*Excerpted records:*

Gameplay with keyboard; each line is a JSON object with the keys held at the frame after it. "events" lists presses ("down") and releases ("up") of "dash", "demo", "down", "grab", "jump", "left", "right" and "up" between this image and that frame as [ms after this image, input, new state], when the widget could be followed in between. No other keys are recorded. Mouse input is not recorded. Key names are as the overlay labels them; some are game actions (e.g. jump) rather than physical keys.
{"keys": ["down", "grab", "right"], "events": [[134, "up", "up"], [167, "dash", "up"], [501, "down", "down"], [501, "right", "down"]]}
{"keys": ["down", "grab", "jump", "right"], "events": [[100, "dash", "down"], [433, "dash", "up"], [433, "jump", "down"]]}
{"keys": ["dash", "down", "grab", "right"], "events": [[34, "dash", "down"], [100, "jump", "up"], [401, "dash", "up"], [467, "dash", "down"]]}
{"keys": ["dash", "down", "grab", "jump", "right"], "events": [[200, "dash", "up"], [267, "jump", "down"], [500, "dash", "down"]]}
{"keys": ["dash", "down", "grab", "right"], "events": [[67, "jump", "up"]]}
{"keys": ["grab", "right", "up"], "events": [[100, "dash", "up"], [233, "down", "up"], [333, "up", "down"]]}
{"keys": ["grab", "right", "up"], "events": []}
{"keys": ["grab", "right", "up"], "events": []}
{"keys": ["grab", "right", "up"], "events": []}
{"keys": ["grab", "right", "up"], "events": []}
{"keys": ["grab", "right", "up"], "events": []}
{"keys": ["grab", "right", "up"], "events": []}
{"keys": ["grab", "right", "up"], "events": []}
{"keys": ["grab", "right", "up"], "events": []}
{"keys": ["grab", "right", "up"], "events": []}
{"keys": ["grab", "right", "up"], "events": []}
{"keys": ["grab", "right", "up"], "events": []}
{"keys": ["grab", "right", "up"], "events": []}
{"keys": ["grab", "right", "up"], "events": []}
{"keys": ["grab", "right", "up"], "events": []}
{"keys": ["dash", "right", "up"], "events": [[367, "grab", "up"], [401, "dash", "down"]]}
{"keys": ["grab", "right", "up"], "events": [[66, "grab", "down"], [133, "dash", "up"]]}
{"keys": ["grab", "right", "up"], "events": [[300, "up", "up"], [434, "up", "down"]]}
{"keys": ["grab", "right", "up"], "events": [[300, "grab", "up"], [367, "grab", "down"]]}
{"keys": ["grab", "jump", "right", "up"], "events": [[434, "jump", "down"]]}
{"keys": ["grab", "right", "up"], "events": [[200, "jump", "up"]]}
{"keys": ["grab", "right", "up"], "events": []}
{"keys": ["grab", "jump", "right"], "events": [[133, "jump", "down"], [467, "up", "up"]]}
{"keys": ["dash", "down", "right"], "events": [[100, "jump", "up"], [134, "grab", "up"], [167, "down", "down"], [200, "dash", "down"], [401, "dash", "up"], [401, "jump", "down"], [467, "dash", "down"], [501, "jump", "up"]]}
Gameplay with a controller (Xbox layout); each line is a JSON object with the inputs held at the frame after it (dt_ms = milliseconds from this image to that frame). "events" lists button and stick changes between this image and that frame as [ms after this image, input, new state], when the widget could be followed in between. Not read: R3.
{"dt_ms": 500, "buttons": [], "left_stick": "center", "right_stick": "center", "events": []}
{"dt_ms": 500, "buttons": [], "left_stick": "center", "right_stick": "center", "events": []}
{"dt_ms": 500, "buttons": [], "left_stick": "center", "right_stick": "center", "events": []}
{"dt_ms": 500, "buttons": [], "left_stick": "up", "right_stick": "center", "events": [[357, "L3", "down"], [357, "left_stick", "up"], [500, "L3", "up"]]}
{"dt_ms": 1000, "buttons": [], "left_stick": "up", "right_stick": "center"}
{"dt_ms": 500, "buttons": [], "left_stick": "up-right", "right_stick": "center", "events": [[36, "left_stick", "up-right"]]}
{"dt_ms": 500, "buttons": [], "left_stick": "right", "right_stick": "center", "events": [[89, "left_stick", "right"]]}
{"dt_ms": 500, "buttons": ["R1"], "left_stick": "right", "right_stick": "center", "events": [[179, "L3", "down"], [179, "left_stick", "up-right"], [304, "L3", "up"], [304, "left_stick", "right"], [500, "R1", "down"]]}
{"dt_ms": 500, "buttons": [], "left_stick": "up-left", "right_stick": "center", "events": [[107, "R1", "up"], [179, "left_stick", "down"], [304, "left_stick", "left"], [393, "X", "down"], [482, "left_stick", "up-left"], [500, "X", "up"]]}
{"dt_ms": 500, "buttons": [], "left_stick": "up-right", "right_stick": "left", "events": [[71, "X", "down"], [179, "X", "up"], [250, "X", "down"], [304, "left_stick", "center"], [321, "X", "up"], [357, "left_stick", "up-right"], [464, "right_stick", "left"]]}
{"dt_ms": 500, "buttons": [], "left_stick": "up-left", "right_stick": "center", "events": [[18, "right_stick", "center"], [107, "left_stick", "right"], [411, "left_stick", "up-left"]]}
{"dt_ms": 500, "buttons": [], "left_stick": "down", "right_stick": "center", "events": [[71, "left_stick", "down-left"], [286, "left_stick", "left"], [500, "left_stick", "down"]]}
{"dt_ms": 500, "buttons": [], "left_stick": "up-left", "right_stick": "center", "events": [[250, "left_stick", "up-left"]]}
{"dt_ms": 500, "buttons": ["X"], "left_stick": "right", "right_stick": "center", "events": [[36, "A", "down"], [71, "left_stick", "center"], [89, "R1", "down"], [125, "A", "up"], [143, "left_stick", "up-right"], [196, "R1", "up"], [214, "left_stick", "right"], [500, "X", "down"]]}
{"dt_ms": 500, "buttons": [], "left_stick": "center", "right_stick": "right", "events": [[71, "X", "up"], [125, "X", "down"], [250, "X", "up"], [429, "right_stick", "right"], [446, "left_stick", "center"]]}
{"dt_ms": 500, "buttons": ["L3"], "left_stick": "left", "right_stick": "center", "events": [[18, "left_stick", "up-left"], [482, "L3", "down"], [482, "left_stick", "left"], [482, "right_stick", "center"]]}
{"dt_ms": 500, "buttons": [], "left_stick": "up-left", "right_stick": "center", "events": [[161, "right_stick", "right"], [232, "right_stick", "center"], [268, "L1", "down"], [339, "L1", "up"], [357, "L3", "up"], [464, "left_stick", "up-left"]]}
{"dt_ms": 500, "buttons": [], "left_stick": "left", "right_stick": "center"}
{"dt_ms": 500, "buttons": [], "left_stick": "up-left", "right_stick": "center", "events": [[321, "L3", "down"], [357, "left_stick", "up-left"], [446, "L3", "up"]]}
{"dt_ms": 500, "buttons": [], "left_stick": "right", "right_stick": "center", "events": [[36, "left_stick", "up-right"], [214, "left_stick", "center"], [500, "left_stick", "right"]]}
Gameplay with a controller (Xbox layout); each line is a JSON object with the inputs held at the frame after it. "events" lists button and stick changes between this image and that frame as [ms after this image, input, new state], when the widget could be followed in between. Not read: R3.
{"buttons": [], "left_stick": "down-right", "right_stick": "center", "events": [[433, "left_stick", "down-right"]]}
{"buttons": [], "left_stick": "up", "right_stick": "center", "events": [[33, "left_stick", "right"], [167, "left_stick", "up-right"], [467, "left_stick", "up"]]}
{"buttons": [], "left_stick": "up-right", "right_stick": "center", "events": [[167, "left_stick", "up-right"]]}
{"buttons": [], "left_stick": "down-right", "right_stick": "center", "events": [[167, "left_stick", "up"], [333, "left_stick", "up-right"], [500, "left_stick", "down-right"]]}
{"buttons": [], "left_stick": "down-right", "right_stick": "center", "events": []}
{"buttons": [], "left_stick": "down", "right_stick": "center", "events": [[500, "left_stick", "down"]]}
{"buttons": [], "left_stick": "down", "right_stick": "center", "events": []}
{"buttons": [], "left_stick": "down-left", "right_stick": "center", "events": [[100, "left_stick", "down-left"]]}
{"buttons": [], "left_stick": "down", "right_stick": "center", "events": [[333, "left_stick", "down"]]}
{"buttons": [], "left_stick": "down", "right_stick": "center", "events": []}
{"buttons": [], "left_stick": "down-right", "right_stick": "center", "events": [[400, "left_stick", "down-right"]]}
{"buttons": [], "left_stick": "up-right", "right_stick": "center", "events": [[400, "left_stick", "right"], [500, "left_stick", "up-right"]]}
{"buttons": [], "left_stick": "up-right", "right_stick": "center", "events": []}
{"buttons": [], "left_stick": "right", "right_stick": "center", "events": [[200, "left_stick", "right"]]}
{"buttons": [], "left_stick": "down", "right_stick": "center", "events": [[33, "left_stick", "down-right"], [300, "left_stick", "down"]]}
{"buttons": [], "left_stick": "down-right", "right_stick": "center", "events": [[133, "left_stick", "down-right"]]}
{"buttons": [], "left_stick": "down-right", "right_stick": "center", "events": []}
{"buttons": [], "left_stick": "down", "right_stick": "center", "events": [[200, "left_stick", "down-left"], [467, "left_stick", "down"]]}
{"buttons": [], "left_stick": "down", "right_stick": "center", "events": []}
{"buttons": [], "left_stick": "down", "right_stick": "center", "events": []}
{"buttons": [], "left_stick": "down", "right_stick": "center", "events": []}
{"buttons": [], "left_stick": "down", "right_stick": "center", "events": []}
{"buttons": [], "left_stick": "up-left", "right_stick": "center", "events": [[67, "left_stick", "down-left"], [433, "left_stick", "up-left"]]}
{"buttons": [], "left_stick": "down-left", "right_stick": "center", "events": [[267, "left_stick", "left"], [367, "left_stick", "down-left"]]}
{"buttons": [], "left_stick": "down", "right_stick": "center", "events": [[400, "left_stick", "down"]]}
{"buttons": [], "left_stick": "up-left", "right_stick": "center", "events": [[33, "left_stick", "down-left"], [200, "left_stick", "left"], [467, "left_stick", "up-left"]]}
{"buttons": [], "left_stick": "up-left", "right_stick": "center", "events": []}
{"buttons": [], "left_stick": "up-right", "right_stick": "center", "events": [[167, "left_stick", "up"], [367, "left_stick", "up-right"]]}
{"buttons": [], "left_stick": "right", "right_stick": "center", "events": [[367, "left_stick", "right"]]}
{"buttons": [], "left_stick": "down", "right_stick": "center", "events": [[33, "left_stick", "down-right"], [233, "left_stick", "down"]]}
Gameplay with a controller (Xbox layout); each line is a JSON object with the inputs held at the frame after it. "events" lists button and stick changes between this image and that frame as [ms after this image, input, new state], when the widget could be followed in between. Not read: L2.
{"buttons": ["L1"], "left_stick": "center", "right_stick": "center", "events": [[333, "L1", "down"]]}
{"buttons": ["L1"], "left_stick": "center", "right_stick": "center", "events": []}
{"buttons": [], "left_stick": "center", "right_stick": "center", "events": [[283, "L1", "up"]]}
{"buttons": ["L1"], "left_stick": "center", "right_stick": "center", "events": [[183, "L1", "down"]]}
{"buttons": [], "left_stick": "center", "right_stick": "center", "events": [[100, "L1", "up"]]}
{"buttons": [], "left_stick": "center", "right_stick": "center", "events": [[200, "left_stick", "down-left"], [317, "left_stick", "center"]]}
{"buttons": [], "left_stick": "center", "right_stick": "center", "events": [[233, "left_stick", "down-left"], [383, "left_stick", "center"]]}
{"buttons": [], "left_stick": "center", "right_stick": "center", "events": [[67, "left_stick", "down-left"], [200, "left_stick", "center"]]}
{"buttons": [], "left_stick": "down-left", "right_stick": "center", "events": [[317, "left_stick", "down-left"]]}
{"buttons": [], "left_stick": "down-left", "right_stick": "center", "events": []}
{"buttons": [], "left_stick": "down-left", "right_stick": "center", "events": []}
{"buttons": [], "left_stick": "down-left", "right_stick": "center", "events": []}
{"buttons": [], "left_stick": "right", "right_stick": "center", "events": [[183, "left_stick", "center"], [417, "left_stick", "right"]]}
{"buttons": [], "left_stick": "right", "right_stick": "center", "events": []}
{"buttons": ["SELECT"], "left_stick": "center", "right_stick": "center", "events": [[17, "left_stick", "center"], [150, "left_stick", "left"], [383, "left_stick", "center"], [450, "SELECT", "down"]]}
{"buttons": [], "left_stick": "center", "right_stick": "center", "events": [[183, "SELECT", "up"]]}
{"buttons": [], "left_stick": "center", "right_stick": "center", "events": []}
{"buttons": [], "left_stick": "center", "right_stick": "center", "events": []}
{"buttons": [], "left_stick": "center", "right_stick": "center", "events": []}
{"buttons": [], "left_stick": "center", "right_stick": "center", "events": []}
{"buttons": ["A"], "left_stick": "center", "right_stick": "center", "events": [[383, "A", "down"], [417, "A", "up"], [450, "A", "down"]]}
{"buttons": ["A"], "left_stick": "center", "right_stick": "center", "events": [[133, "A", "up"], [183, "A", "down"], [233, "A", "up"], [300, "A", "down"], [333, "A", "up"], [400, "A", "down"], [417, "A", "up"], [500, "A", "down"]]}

*Directions:*
In the listing above, count the lines that contain "SELECT". Give the number and nothing else.

*Result below:*
2